→ **Try it**
Please return exactly the lines from the top of the data through the line that contains "X004738Y001648D01*", and skip all pictures.

** Source records follows **

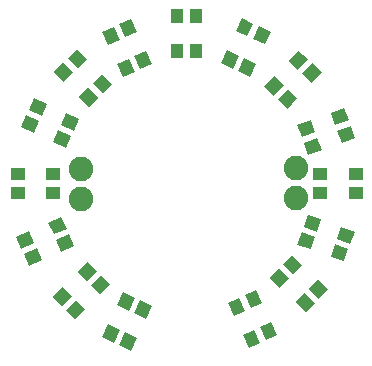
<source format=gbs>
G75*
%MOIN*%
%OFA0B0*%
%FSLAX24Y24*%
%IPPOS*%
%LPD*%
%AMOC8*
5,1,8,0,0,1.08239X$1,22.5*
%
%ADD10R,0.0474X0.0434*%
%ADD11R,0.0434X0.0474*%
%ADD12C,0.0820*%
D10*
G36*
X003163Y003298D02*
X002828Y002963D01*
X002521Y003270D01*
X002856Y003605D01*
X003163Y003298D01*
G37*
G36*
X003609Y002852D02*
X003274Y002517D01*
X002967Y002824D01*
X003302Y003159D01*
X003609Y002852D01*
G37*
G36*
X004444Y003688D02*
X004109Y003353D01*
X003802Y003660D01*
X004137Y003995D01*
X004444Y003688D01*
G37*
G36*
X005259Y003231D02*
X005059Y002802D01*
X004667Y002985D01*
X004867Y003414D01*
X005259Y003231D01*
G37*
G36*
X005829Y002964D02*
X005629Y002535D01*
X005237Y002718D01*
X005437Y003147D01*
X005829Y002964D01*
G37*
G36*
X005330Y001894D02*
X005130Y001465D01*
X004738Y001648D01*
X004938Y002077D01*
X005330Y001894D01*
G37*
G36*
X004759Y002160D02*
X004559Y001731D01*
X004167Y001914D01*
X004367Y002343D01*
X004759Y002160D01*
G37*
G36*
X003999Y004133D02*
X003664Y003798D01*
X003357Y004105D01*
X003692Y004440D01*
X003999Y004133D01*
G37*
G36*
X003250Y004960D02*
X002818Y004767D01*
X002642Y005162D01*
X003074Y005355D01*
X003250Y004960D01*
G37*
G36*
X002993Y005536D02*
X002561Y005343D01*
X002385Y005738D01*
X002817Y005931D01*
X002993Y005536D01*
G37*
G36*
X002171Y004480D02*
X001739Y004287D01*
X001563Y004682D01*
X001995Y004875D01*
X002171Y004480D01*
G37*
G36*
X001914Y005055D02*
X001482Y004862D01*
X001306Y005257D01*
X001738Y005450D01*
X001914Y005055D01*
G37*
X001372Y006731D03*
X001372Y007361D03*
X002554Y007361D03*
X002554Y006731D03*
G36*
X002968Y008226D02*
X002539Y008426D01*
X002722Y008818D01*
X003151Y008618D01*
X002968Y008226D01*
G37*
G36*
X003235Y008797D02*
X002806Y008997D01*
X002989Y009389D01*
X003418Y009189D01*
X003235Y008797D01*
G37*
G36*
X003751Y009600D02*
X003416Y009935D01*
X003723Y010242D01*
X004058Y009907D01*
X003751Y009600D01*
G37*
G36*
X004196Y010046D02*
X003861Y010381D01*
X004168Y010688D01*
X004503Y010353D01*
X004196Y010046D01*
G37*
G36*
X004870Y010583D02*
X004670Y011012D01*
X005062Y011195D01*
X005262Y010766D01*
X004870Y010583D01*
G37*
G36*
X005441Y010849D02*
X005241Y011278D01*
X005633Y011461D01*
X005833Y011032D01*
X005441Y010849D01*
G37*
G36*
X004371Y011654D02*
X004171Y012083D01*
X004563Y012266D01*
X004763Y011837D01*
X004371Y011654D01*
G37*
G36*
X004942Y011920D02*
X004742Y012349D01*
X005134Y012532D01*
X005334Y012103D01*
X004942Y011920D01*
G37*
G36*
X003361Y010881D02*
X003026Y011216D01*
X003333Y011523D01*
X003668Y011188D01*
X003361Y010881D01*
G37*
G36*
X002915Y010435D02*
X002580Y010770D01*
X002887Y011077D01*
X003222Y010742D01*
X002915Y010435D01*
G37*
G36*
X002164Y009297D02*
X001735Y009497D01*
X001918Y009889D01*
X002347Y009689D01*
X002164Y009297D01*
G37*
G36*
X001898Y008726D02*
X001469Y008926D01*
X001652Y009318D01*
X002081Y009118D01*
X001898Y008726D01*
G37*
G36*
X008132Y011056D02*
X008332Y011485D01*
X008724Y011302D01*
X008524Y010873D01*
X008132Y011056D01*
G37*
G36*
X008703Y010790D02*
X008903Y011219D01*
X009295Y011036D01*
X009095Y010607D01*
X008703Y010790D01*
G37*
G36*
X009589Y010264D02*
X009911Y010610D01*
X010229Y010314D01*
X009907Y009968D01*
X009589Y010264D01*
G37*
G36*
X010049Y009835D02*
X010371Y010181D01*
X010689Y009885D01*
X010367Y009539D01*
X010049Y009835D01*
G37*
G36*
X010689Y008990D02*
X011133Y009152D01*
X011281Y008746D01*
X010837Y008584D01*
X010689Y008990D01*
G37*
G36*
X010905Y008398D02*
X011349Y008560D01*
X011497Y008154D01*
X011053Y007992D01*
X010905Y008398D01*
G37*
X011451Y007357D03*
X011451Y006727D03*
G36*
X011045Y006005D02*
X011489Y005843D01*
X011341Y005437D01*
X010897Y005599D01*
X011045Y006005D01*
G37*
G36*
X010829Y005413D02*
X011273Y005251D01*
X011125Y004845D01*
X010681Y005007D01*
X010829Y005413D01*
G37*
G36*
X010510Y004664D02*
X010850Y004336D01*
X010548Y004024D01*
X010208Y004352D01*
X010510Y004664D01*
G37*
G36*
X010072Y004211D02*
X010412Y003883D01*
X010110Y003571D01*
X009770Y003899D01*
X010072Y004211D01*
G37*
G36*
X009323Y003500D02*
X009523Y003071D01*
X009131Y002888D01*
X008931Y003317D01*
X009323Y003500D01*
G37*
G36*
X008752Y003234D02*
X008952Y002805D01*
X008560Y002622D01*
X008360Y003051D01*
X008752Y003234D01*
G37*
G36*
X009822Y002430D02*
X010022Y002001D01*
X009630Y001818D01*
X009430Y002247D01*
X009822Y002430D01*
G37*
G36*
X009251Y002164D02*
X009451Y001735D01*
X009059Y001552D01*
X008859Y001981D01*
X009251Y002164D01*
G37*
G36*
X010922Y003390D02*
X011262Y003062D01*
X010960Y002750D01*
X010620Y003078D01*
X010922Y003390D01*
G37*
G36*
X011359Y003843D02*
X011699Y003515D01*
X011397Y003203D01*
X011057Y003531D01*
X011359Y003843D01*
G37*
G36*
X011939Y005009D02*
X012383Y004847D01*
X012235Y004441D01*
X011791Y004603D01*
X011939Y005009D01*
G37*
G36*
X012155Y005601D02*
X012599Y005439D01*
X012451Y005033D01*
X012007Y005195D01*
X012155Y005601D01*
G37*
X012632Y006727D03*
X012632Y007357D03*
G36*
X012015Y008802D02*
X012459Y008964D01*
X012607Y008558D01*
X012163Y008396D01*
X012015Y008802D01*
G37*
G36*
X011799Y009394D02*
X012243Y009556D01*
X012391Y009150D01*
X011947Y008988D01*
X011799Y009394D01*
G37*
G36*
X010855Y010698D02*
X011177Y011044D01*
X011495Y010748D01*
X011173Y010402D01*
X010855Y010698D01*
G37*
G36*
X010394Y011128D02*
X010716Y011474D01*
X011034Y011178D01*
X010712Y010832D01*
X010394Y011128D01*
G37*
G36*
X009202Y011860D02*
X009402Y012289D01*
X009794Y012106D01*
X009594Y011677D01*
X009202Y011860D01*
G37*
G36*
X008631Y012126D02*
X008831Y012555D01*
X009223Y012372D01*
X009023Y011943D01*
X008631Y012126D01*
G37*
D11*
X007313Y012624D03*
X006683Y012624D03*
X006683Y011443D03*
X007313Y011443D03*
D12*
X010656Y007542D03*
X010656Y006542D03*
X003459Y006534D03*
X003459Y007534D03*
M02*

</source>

** End of Source records **

→ **Answer to the exercise**
<source format=gbs>
G75*
%MOIN*%
%OFA0B0*%
%FSLAX24Y24*%
%IPPOS*%
%LPD*%
%AMOC8*
5,1,8,0,0,1.08239X$1,22.5*
%
%ADD10R,0.0474X0.0434*%
%ADD11R,0.0434X0.0474*%
%ADD12C,0.0820*%
D10*
G36*
X003163Y003298D02*
X002828Y002963D01*
X002521Y003270D01*
X002856Y003605D01*
X003163Y003298D01*
G37*
G36*
X003609Y002852D02*
X003274Y002517D01*
X002967Y002824D01*
X003302Y003159D01*
X003609Y002852D01*
G37*
G36*
X004444Y003688D02*
X004109Y003353D01*
X003802Y003660D01*
X004137Y003995D01*
X004444Y003688D01*
G37*
G36*
X005259Y003231D02*
X005059Y002802D01*
X004667Y002985D01*
X004867Y003414D01*
X005259Y003231D01*
G37*
G36*
X005829Y002964D02*
X005629Y002535D01*
X005237Y002718D01*
X005437Y003147D01*
X005829Y002964D01*
G37*
G36*
X005330Y001894D02*
X005130Y001465D01*
X004738Y001648D01*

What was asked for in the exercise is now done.